▶ Work request: The entries that follow need to be reproduced exactly, minus any images.

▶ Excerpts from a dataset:
● ● ● ●

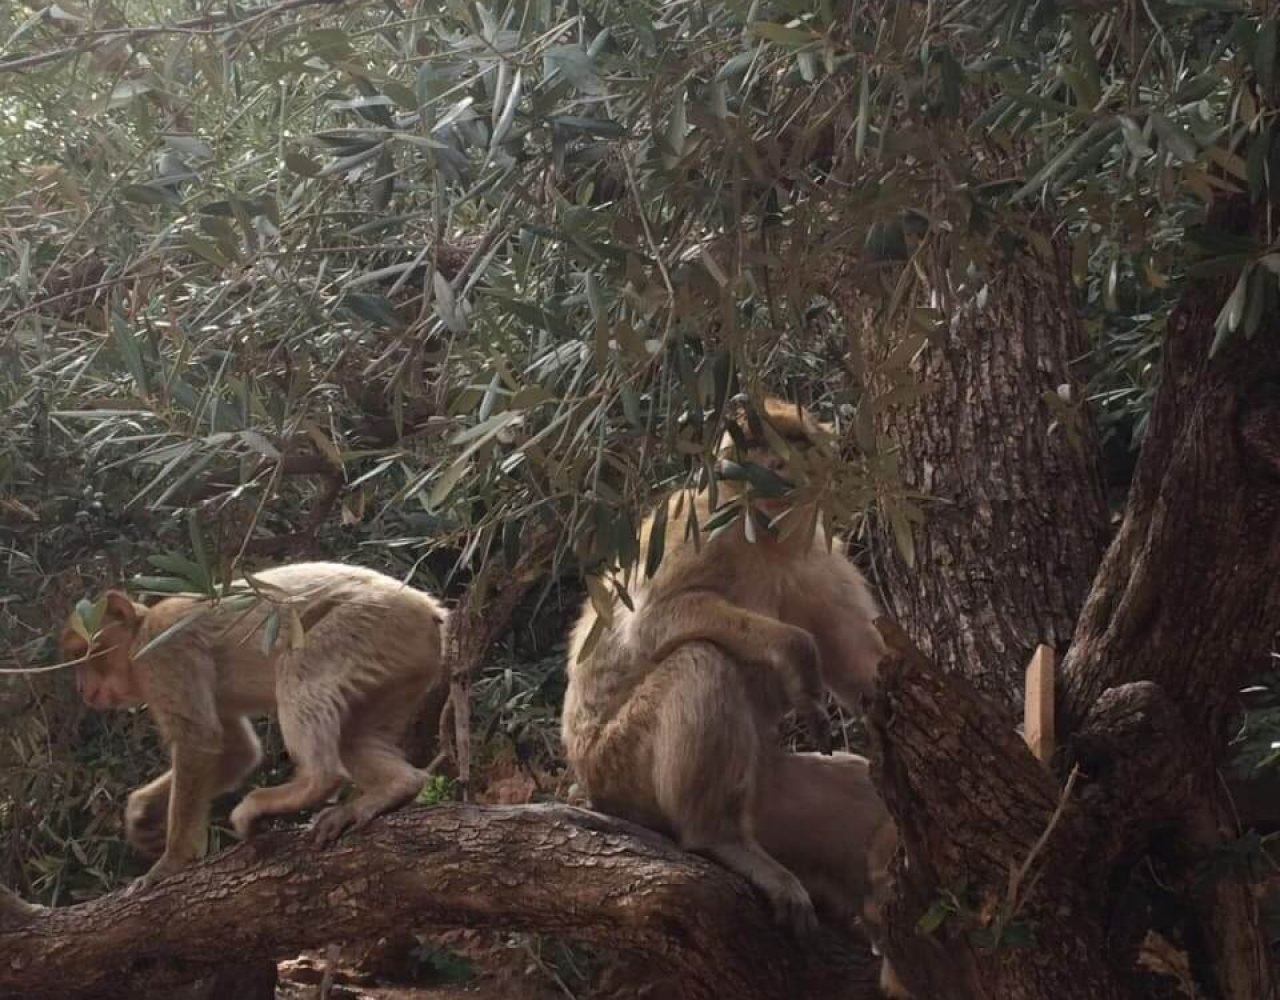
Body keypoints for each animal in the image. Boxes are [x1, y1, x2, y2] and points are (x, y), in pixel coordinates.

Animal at [60, 561, 447, 893]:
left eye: (87, 651)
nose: (79, 687)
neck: (141, 633)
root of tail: (428, 607)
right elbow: (237, 753)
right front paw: (141, 813)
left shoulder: (163, 654)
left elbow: (198, 741)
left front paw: (171, 862)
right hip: (401, 659)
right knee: (354, 736)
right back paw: (395, 787)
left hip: (368, 622)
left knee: (299, 669)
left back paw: (312, 783)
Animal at [561, 396, 892, 939]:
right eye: (759, 441)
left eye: (797, 441)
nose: (776, 468)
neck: (770, 540)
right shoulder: (702, 522)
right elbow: (653, 623)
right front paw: (796, 652)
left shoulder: (820, 556)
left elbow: (859, 663)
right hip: (618, 765)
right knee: (703, 661)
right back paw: (717, 837)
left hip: (770, 792)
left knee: (858, 790)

● ● ● ●

▶ Output below:
Body keypoints for each animal in the image. Boxes are [x1, y1, x2, y2] and points are (x, y), in pixel coordinates.

Animal at [60, 561, 447, 893]:
left eye: (87, 651)
nose: (79, 687)
neck: (141, 633)
root of tail: (428, 607)
right elbow: (237, 753)
right front paw: (141, 813)
left shoulder: (163, 654)
left elbow: (198, 741)
left front paw: (171, 862)
right hip: (401, 659)
right knee: (354, 736)
right back paw: (395, 787)
left hip: (368, 622)
left knee: (299, 669)
left back paw: (312, 783)
Animal at [561, 396, 892, 939]:
right eye: (759, 441)
left eye: (797, 441)
nose: (776, 468)
neck: (770, 540)
right shoulder: (702, 522)
right elbow: (653, 623)
right front paw: (796, 652)
left shoulder: (820, 556)
left elbow: (859, 663)
right hip: (618, 765)
right knee: (703, 661)
right back paw: (717, 837)
left hip: (770, 792)
left knee: (858, 790)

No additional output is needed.